Doping: WADA's 'Operation LIMS' passes 200 sanctions of Russian athletes

FILE PHOTO: A woman walks into the head office of the World Anti-Doping Agency (WADA) in Montreal, Quebec, Canada November 9, 2015. REUTERS/Christinne Muschi/File Photo/File Photo

(Reuters) - More than 200 Russian athletes have been sanctioned following the ‘Operation LIMS’ investigation into Moscow's anti-doping laboratory with more bans to come, the World Anti-Doping Agency said on Thursday.

The suspensions are the result of data and samples retrieved by WADA's Intelligence and Investigations team into the Moscow Laboratory Information Management System (LIMS).

A total of 203 Russian athletes have been sanctioned by 17 anti-doping organisations with an additional 73 charged.

Another 182 cases remain under investigation.

"The continued success of WADA’s ‘Operation LIMS’ investigation is a testament to the significant work being conducted by the Agency’s Intelligence and Investigations, and Legal Affairs departments," WADA president Witold Banka said in a statement.

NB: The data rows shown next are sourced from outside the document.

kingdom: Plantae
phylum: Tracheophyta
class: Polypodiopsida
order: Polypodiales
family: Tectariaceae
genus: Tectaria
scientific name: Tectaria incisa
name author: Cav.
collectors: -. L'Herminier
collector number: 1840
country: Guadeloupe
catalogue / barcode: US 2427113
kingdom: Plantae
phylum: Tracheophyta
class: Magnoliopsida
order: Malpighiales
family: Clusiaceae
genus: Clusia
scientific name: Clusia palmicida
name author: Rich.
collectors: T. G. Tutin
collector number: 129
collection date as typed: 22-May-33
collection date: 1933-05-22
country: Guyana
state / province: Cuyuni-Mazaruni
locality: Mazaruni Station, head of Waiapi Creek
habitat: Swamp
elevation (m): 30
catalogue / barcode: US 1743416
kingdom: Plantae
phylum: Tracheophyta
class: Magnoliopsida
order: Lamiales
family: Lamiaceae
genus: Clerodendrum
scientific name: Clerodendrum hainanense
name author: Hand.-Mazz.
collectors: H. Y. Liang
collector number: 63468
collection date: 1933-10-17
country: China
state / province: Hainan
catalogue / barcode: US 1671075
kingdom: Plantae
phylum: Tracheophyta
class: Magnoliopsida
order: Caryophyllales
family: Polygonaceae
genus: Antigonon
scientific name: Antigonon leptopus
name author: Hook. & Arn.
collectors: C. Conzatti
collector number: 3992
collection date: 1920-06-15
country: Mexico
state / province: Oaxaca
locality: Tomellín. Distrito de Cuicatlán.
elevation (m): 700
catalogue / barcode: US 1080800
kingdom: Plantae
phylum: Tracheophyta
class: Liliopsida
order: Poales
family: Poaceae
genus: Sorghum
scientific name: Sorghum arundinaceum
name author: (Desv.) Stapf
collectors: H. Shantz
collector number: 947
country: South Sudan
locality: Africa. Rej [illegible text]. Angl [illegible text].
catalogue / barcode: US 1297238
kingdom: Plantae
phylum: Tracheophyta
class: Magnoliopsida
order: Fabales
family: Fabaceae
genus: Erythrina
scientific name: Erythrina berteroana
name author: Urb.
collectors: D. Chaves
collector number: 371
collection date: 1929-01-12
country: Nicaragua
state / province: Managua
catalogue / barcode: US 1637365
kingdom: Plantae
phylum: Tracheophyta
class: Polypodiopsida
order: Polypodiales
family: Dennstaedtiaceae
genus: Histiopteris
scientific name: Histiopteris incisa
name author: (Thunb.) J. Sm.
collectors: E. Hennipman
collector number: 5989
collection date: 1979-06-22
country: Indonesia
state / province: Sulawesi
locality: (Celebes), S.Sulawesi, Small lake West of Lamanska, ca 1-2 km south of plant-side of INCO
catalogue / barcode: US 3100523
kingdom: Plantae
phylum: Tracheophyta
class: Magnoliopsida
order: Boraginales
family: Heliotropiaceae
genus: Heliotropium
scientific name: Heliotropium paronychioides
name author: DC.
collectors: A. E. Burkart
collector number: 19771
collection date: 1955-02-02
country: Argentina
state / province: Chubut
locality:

"I would also like to thank the International Federations and other Anti-Doping Organisations that have diligently followed up on the evidentiary packages WADA provided to them and continue to bring cases as appropriate.

"WADA is following up with all the relevant authorities involved in the investigation to ensure justice is served for athletes around the world.”

In 2015, the Russian Anti-Doping Agency (RUSADA) was declared non-compliant with the WADA Code after an investigation uncovered widespread institutionalised doping.

WADA’s Executive Committee voted in 2018 to reinstate RUSADA subject to a number of conditions that included access to all data from the LIMS.

It was later determined some data retrieved had been manipulated which led to WADA again asking RUSADA to be ruled non-compliant and face another four years of penalties.

Russia appealed the proposed sanctions to the Court of Arbitration for Sport and had them reduced to two years.

The LIMS investigation team was able to forensically recover much of the manipulated and deleted data which has contributed to hundreds more cases being built against athletes caught up in the Russian doping program.